> _Bloque de texto_:
Después de este “pacto original” en el que las dos cúpulas salieron beneficiadas, se sucederían otros acuerdos. El primero de ellos para el propio reparto de los BPI, que como señaló el economista Adolfo Acevedo, se convirtieron en sí mismos en otra “piñata”, aunque esta vez protagonizada por los sectores de la oligarquía que llevaron al poder a Barrios, esencialmente el sector bancario. Después de ello, la privatización de lo que fue la Corporación Nacional del Sector Público (CORNAP), que aglutinaba a decenas de empresas estatales que fueron vendidas a lo largo de 1990.

Entre reparto y reparto de propiedades fue avanzando la agenda del Consenso de Washington, marcada por la estabilización, privatización y desregulación.

> _Consigna dada_: Cita literalmente el fragmento del texto sobre los repartos y las privatizaciones que va desde "Después de este" hasta "privatización y desregulación.", incluidas ambas partes.

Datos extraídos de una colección
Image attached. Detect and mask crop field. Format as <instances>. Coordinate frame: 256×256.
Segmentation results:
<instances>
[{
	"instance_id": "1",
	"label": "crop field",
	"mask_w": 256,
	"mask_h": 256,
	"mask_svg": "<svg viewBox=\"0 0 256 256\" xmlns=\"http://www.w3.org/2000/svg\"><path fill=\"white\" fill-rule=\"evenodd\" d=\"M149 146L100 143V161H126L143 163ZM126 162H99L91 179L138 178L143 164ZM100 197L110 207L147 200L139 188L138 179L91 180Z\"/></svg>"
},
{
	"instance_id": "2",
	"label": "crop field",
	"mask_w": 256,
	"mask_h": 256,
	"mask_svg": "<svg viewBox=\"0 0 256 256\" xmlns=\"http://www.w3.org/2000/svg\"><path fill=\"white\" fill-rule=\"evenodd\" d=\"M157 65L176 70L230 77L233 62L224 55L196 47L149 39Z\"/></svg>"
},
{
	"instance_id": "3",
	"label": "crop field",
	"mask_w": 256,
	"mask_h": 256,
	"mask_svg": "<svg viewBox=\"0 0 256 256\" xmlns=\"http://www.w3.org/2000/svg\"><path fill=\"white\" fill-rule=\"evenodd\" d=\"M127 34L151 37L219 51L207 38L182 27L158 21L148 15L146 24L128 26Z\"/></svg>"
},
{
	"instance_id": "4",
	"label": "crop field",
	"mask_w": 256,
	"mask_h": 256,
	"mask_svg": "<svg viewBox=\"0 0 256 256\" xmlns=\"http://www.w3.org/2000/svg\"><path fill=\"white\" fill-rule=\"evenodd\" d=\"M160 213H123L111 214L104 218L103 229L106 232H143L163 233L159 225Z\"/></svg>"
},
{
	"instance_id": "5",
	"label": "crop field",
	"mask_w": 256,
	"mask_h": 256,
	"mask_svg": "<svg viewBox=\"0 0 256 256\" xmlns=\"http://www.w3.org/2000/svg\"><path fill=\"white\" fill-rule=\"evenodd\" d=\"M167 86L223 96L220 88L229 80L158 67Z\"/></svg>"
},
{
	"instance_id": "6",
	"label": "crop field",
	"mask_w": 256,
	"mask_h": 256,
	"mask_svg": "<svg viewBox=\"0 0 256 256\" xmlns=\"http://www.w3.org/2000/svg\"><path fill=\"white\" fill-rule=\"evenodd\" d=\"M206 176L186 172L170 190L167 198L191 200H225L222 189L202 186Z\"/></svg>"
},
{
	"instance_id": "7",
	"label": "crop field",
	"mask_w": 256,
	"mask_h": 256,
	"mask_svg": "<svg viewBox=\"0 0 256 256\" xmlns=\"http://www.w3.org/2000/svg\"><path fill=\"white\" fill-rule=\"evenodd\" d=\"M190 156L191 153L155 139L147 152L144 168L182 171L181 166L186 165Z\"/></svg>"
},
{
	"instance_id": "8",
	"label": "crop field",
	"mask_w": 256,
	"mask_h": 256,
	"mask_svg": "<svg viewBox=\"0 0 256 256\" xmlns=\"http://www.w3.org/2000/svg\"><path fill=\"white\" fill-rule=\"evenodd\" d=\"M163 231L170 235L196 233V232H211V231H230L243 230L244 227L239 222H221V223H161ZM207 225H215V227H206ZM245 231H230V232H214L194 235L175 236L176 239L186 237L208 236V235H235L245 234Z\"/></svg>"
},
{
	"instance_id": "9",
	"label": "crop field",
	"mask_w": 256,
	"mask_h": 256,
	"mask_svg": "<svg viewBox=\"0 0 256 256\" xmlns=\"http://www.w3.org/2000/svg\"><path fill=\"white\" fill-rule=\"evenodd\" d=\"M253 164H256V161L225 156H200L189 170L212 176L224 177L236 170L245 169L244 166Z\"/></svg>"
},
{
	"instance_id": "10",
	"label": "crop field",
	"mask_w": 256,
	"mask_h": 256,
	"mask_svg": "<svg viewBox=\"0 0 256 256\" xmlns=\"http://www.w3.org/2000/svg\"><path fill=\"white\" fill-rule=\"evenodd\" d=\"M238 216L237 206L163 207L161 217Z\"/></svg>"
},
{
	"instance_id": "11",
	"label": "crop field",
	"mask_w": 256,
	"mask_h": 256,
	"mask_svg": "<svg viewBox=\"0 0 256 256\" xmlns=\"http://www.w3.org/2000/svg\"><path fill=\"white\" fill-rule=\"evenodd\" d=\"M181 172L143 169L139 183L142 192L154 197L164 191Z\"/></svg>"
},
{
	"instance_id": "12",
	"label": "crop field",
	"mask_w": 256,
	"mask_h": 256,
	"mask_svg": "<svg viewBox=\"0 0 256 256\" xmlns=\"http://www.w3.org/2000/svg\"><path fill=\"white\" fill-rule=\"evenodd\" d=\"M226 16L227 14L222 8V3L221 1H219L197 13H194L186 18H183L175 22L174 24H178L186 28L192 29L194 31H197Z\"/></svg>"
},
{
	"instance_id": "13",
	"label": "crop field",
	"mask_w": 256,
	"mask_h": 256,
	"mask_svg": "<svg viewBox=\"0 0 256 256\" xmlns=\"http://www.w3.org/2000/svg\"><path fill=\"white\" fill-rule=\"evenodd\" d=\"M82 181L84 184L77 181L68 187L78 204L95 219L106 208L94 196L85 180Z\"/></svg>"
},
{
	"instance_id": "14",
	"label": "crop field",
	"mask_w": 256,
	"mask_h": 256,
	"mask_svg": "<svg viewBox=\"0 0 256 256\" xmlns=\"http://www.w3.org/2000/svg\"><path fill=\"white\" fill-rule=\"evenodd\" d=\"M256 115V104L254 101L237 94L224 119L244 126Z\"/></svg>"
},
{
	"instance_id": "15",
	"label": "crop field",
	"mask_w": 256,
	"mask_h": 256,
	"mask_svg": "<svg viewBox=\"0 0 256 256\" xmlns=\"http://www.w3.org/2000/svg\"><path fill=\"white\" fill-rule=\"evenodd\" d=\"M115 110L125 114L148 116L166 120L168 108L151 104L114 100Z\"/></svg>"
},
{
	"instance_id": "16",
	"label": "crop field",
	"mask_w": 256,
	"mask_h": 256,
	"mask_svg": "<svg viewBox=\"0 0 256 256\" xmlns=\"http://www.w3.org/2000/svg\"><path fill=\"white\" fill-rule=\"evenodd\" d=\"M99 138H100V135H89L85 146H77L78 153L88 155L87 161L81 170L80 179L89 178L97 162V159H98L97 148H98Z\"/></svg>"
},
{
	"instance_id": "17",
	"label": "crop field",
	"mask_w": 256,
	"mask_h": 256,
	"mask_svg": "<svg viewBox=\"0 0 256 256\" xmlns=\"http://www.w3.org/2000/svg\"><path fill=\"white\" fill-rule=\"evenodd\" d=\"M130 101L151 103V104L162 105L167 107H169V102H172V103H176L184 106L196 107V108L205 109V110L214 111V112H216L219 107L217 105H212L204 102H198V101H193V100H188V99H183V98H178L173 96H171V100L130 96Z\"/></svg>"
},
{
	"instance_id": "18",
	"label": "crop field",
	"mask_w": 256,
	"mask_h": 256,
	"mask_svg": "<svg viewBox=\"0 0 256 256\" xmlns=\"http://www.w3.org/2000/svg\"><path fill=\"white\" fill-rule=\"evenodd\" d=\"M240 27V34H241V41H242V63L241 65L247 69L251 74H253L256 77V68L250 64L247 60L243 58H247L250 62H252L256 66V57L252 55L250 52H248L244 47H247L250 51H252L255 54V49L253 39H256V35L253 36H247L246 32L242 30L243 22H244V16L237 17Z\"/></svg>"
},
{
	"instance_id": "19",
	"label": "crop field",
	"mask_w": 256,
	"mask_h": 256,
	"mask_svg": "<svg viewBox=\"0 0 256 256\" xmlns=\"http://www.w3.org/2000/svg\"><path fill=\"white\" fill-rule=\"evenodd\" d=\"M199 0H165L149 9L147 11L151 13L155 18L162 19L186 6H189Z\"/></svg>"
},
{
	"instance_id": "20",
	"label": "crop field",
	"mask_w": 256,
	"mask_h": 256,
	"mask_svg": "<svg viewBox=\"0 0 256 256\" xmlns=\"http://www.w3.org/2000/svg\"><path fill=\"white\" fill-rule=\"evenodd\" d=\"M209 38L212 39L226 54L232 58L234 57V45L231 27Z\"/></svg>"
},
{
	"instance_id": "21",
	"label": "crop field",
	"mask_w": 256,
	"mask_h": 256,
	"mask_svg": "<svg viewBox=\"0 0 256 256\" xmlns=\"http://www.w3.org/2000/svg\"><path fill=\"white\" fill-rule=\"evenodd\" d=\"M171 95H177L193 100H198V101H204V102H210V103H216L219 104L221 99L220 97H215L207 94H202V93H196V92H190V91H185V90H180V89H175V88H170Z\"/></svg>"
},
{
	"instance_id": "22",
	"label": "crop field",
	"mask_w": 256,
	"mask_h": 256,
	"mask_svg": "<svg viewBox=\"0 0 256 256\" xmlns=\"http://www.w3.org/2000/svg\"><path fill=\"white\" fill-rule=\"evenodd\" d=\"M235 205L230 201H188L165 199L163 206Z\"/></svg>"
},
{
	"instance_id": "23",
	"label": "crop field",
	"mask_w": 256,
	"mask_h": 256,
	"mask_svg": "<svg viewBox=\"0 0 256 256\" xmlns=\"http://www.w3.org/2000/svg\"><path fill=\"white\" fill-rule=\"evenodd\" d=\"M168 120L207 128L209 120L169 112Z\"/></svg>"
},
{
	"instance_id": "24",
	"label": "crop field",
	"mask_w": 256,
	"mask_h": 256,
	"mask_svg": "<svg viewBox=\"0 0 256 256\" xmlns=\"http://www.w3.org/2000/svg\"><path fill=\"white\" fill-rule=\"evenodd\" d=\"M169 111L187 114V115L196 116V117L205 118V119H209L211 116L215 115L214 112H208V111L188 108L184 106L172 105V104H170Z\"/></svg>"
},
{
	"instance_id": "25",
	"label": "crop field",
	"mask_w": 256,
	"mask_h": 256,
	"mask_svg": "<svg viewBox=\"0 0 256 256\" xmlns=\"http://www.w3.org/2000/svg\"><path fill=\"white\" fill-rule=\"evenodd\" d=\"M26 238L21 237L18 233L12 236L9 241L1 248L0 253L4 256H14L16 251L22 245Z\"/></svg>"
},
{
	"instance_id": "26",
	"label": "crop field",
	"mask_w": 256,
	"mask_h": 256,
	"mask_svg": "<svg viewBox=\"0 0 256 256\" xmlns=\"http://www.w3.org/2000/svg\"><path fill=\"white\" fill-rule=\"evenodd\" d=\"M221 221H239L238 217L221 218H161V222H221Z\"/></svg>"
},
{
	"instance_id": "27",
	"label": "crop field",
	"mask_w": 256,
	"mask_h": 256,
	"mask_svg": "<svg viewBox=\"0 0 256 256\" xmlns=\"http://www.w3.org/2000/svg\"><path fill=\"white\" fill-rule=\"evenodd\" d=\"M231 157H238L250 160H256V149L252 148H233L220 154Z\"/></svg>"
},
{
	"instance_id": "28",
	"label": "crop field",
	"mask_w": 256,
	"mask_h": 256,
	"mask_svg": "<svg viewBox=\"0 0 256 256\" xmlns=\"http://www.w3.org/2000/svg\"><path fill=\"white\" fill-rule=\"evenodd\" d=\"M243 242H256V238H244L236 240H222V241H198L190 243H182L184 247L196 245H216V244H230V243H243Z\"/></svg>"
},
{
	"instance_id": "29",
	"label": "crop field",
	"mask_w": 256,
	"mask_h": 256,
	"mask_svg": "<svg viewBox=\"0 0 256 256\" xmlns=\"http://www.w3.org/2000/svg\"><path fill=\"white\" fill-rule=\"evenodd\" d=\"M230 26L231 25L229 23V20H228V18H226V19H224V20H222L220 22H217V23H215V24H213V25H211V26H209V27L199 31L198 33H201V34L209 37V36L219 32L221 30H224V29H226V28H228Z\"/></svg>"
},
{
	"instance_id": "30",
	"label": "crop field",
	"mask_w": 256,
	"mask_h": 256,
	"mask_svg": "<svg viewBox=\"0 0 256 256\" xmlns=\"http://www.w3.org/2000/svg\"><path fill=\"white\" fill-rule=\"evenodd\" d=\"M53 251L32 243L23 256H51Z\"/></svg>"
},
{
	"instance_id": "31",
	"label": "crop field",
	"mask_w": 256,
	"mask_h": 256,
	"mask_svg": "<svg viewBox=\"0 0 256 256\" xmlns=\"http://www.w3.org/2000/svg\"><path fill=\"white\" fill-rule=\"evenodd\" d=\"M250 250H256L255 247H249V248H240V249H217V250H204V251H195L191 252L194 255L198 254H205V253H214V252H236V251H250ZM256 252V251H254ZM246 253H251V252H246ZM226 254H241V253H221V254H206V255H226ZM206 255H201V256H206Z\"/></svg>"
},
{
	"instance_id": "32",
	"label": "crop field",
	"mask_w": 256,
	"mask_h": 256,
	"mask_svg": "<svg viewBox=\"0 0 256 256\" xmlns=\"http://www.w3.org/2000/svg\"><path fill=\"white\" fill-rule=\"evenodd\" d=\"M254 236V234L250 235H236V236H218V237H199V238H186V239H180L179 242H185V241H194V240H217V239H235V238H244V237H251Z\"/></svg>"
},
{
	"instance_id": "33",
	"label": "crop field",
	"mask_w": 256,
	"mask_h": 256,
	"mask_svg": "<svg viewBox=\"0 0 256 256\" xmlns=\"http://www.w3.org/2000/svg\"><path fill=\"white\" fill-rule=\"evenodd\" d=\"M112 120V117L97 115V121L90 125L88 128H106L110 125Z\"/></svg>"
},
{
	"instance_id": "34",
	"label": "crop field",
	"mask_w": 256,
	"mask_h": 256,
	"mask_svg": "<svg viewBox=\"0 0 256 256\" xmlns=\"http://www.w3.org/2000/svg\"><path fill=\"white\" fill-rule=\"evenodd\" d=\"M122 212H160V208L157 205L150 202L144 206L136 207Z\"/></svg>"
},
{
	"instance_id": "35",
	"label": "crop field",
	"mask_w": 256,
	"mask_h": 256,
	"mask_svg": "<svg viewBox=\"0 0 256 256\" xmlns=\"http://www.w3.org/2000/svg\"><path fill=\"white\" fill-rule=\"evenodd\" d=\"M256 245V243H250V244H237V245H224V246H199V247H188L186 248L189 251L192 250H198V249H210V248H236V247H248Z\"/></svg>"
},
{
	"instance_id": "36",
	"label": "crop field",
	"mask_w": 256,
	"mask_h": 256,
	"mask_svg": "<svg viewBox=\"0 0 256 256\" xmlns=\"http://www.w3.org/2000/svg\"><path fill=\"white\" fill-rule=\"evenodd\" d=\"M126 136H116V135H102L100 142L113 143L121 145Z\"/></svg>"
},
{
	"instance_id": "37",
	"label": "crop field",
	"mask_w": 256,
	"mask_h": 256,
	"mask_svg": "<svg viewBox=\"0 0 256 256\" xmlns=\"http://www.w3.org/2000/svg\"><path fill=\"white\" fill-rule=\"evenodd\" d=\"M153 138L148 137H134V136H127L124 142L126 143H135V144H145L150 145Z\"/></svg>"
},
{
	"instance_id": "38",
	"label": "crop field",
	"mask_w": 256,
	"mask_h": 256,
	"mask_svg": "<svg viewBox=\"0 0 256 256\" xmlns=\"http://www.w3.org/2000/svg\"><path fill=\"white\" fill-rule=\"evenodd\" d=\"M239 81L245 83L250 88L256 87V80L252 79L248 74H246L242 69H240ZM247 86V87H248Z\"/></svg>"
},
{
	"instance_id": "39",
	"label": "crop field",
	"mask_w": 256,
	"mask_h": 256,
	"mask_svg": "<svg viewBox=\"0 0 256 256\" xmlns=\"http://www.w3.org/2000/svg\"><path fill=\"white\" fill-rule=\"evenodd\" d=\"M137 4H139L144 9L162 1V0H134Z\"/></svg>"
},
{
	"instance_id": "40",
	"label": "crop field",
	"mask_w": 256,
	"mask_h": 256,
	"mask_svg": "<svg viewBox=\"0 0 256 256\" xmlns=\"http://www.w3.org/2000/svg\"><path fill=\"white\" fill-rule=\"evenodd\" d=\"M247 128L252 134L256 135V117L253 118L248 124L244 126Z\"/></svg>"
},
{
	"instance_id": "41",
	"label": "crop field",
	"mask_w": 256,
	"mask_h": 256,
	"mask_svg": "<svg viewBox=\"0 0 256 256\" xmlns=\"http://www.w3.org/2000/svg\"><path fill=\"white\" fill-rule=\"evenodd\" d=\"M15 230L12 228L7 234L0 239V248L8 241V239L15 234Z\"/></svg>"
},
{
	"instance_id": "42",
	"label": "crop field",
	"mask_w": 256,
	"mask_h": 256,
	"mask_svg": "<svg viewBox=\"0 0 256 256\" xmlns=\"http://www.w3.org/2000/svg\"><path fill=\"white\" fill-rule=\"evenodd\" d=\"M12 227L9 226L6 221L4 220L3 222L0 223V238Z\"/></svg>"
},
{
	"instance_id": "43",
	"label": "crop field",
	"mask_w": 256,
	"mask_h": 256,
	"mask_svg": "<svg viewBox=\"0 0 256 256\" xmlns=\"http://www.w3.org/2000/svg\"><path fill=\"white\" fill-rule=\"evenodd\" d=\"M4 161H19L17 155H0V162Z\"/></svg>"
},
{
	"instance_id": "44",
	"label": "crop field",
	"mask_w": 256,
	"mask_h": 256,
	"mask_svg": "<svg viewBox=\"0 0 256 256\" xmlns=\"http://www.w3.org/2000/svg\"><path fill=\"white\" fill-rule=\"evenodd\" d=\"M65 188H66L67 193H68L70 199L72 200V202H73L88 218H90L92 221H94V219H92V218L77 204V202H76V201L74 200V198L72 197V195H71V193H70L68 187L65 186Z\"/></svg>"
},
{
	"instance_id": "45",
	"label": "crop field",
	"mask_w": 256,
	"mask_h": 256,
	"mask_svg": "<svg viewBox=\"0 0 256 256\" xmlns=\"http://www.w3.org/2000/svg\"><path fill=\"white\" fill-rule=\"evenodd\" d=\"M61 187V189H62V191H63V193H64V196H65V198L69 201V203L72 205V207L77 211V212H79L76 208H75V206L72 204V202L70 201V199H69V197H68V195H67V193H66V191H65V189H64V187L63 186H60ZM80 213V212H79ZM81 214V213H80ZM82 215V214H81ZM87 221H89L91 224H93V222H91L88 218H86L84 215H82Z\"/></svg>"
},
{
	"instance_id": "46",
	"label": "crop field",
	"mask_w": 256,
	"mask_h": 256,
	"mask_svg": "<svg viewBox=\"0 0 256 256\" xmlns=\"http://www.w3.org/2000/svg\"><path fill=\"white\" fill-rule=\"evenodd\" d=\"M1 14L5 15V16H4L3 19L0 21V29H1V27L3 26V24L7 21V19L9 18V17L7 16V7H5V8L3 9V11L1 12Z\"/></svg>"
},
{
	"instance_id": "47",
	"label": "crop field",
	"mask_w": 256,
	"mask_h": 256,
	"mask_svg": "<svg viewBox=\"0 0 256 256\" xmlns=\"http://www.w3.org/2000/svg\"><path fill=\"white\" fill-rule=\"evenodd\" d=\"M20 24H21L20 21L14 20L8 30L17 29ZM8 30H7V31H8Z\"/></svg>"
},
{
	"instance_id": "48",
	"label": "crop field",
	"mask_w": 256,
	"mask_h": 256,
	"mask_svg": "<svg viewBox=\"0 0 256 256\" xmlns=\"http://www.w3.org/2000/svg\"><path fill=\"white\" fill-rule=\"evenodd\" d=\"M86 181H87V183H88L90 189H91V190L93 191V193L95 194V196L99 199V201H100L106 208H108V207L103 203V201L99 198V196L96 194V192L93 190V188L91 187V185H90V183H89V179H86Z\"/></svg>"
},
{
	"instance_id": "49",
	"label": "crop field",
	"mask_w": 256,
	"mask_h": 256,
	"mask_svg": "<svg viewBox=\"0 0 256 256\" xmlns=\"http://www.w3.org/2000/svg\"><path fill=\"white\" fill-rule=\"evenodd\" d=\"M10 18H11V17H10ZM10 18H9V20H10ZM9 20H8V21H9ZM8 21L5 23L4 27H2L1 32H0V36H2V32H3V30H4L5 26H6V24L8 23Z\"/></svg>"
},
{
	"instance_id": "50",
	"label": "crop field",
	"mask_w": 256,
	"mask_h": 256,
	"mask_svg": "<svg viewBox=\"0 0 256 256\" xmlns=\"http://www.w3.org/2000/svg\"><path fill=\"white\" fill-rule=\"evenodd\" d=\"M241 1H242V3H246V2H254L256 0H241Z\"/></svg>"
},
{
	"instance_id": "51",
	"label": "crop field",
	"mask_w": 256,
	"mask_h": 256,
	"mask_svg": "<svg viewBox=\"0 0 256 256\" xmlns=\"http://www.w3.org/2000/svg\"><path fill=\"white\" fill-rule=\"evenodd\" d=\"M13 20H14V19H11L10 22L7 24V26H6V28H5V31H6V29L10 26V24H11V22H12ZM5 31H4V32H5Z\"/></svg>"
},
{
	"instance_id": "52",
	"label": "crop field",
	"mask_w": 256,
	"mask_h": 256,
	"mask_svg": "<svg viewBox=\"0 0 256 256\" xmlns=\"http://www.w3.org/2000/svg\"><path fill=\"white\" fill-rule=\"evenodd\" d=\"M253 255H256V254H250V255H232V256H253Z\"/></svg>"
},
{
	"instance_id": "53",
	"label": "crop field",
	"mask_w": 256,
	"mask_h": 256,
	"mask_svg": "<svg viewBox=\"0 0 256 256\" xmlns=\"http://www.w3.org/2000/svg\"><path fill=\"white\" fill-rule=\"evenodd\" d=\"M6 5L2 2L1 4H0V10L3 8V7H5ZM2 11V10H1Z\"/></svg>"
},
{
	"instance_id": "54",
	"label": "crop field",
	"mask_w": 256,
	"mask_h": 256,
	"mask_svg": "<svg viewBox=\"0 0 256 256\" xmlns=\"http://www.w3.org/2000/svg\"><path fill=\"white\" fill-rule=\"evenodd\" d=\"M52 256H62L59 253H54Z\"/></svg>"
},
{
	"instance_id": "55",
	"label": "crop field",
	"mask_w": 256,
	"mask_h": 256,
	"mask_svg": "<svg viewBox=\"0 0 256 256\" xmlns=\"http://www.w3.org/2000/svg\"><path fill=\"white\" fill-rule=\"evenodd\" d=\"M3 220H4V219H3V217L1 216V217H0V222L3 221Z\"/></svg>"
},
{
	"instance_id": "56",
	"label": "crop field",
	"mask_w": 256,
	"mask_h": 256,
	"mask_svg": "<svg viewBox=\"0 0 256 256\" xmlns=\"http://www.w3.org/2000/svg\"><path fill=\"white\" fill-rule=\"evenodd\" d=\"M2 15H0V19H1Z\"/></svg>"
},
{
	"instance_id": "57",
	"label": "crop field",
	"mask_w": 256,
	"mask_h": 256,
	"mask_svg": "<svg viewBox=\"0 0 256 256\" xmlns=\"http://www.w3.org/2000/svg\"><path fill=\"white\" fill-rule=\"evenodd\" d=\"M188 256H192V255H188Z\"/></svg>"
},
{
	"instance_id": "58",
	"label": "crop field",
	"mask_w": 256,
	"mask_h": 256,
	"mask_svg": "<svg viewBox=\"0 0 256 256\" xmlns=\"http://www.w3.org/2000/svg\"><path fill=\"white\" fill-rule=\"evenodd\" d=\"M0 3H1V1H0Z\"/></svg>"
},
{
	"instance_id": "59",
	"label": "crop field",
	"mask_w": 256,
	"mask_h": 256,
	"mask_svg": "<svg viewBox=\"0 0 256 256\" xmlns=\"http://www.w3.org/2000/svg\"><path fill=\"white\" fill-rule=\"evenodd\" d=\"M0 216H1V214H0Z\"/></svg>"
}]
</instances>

> _Respuesta esperada_:
Después de este “pacto original” en el que las dos cúpulas salieron beneficiadas, se sucederían otros acuerdos. El primero de ellos para el propio reparto de los BPI, que como señaló el economista Adolfo Acevedo, se convirtieron en sí mismos en otra “piñata”, aunque esta vez protagonizada por los sectores de la oligarquía que llevaron al poder a Barrios, esencialmente el sector bancario. Después de ello, la privatización de lo que fue la Corporación Nacional del Sector Público (CORNAP), que aglutinaba a decenas de empresas estatales que fueron vendidas a lo largo de 1990.

Entre reparto y reparto de propiedades fue avanzando la agenda del Consenso de Washington, marcada por la estabilización, privatización y desregulación.